O fundador da EasyJet, Stelios Haji-Ioannou, sustentou em tribunal em Londres que a empresa aérea corre o risco de manchar a marca “Easy” por tentar extrair receita de serviços adicionais, como alimentação e aluguel de carros.

A venda de passagens é a única atividade principal da empresa aérea sob acordo de licenciamento, segundo Stelios, que prefere ser chamado pelo primeiro nome. A Easyjet recorreu a outras atividades que não estão cobertas nesse acordo, após sua expansão excessiva ter prejudicado a lucratividade, disse o fundador da companhia.

A EasyJet está “enganando o cliente com serviços inúteis”, valendo-se disso como uma “resposta de curto prazo” para aumentar a receita, disse Stelios, em comunicado escrito encaminhado ao tribunal. A EasyJet, segunda maior de baixo custo da Europa, atrás da Ryanair, assinou contrato de licenciamento de marca com a holding EasyGoup em novembro de 2000, pouco antes de sua oferta pública inicial de ações (IPO). Pelo contrato, a empresa, com sede em Luton (Inglaterra), precisa obter pelo menos 75% de suas vendas como companhia aérea.

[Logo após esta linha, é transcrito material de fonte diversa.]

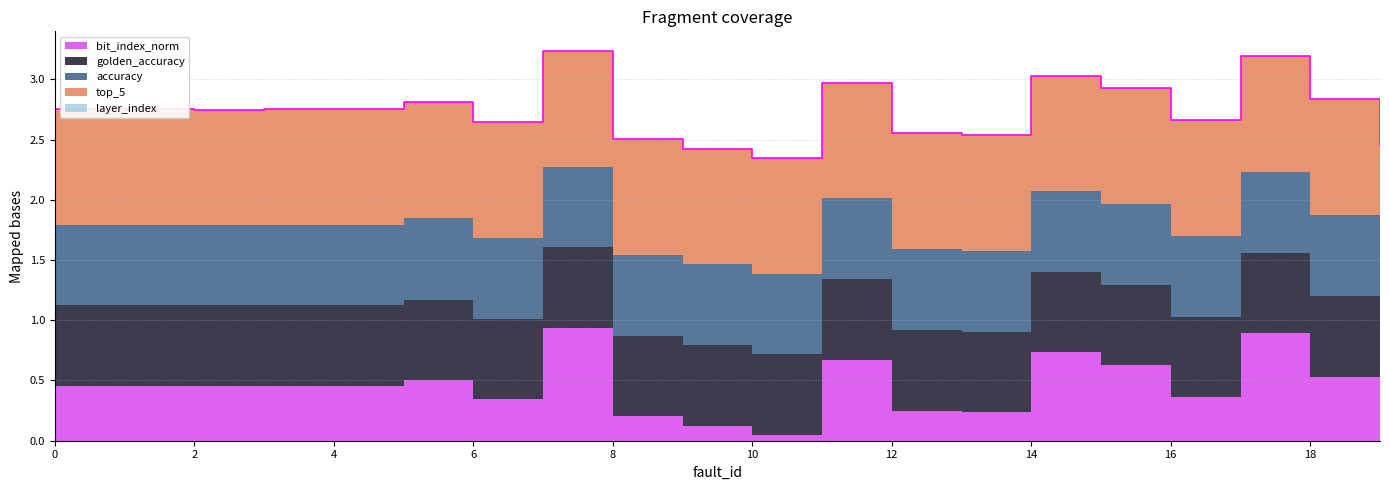

At which category is the sum across all series the highest?

7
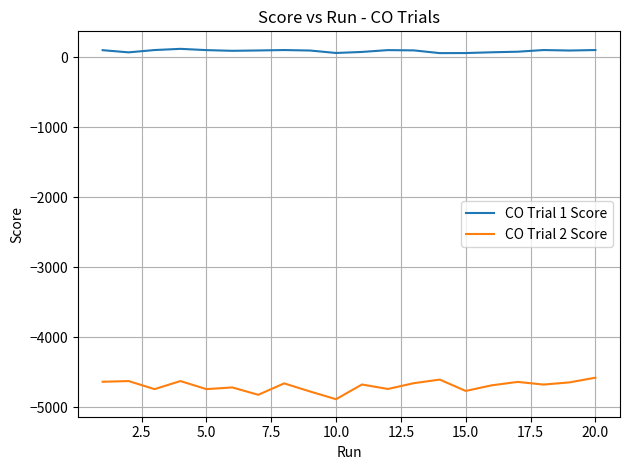

Which series has the largest range (max minus min)?

CO Trial 2 Score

Stelios processa a companhia sobre os serviços que podem ser oferecidos sob os nomes “Easy” e “EasyJet”. Um advogado do EasyGroup, de Stelios, disse nesta semana que a disputa deve-se a diferenças entre serviços de empresa aérea “secundários” e “básicos”.

A expansão da EasyJet nos últimos dez anos prejudicou a rentabilidade, segundo Stelios, o que levou a aérea a “espremer qualquer receita que consegue de seus clientes, independente do impacto adverso potencial que isso possa ter na forma como os clientes se relacionam com as marcas ‘ Easy ‘ e EasyJet”. A EasyJet teve margem de lucro de 1,6% em seu ano fiscal passado, segundo Stelios. “Isso contrasta com a posição no primeiro ano após o IPO”, quando a EasyJet teve uma margem de 11,2%.

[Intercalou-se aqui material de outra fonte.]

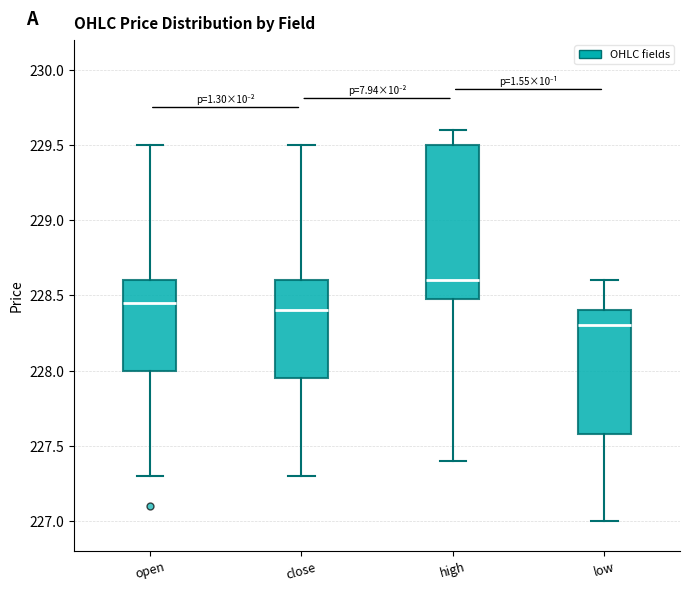

Comparing the boxes themselves (not the whiskers), which one is the tallest?

high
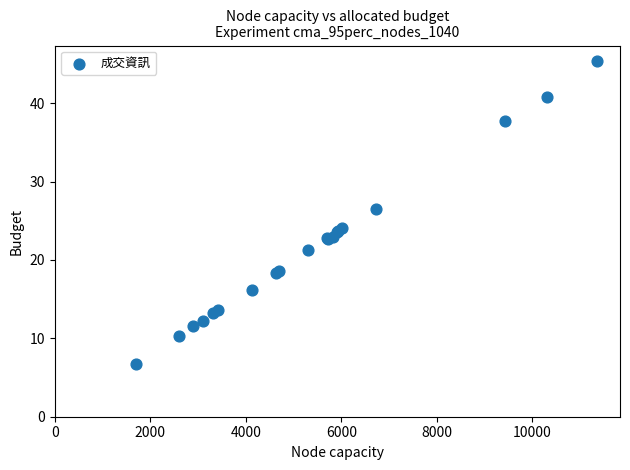

What Y value in the scatter plot is closest to 26?

26.6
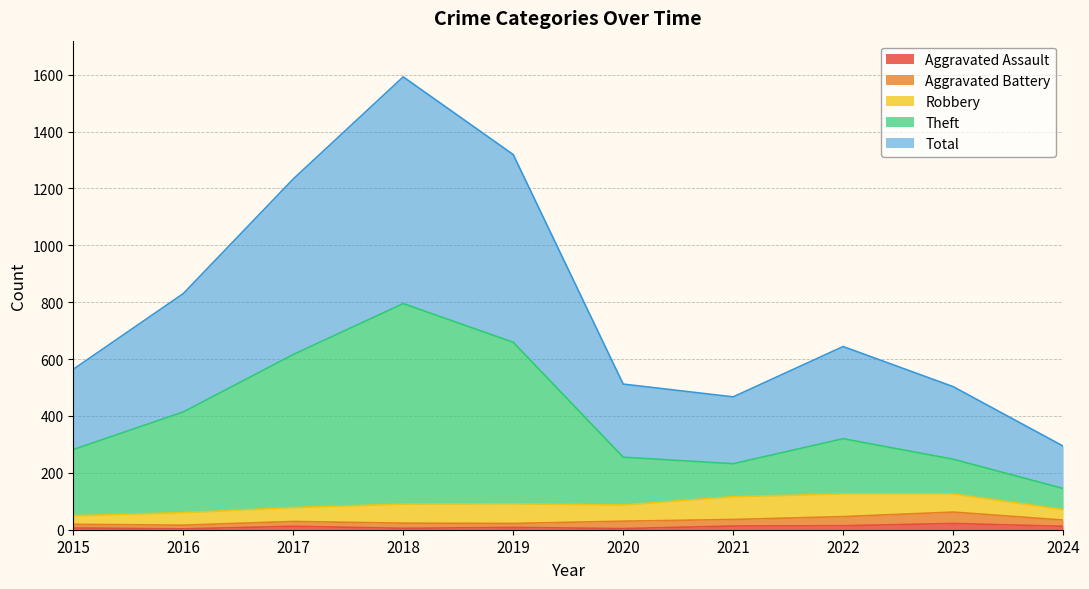

Where does the Total series first go above 644?

2016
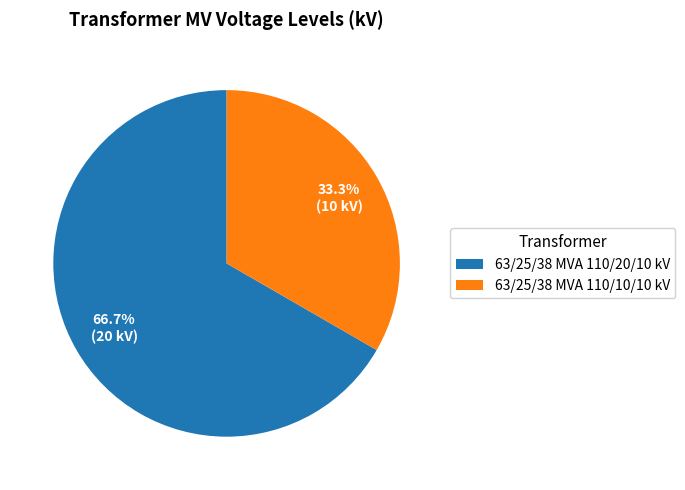

How many slices are in this pie chart?

2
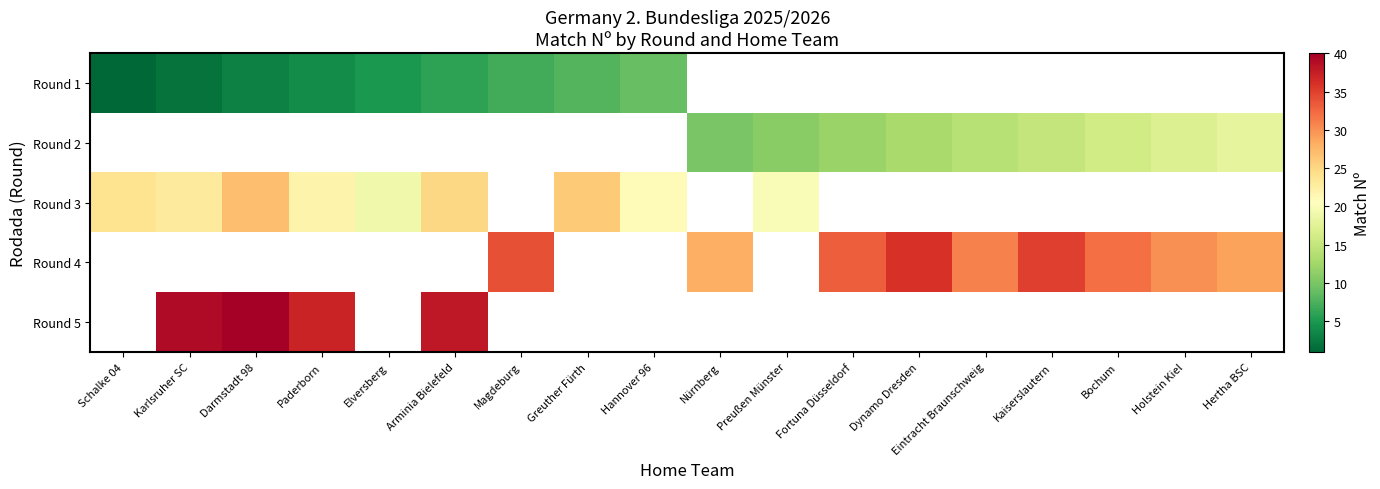

What is the minimum value shown in the chart?

1.0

“Não posso saber com certeza qual a razão” do “otimismo inexplicável” da diretoria da EasyJet ” para continuar a pressionar por expansão na frota apesar do fraco retorno econômico e das mudanças de mercado”, disse. “O que sei é quais resultados essa estratégia vem tendo e ao que provavelmente nos levará.”

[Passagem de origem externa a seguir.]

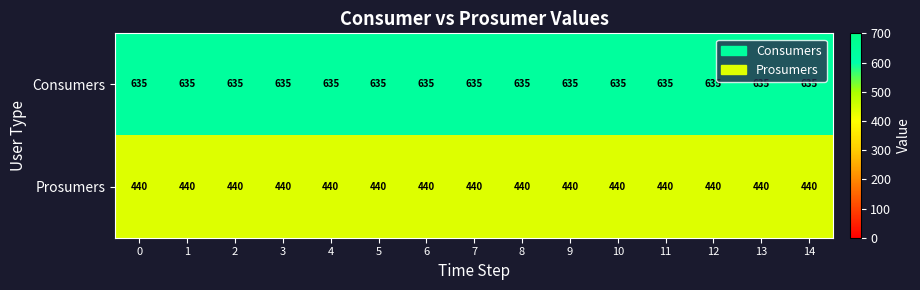

Read the Prosumers value at 3.

440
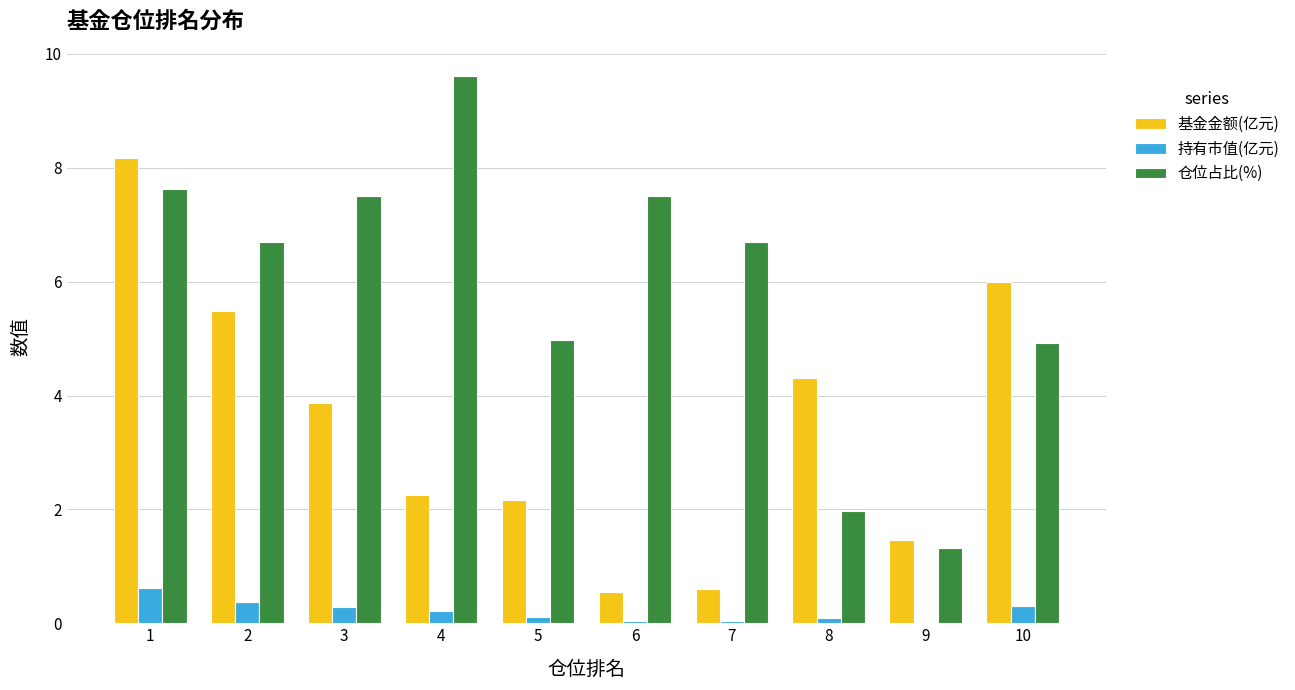

What is the spread (max minus min) of values at 2?

6.3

A venda de serviços como alimentação, seguro-viagem e aluguel de carros no local de destino dos passageiros não são intrínsecos às atividades das aéreas, diz Stelios. A EasyJet diz que esses serviços fazem parte da atividade principal. Stelios renunciou do conselho de administração da EasyJet em 14 de maio, depois de não ter conseguido persuadir a direção da empresa a conter os planos de expansão e começar a pagar dividendos. Ele criou a EasyJet em 1995 e tem 38% da companhia.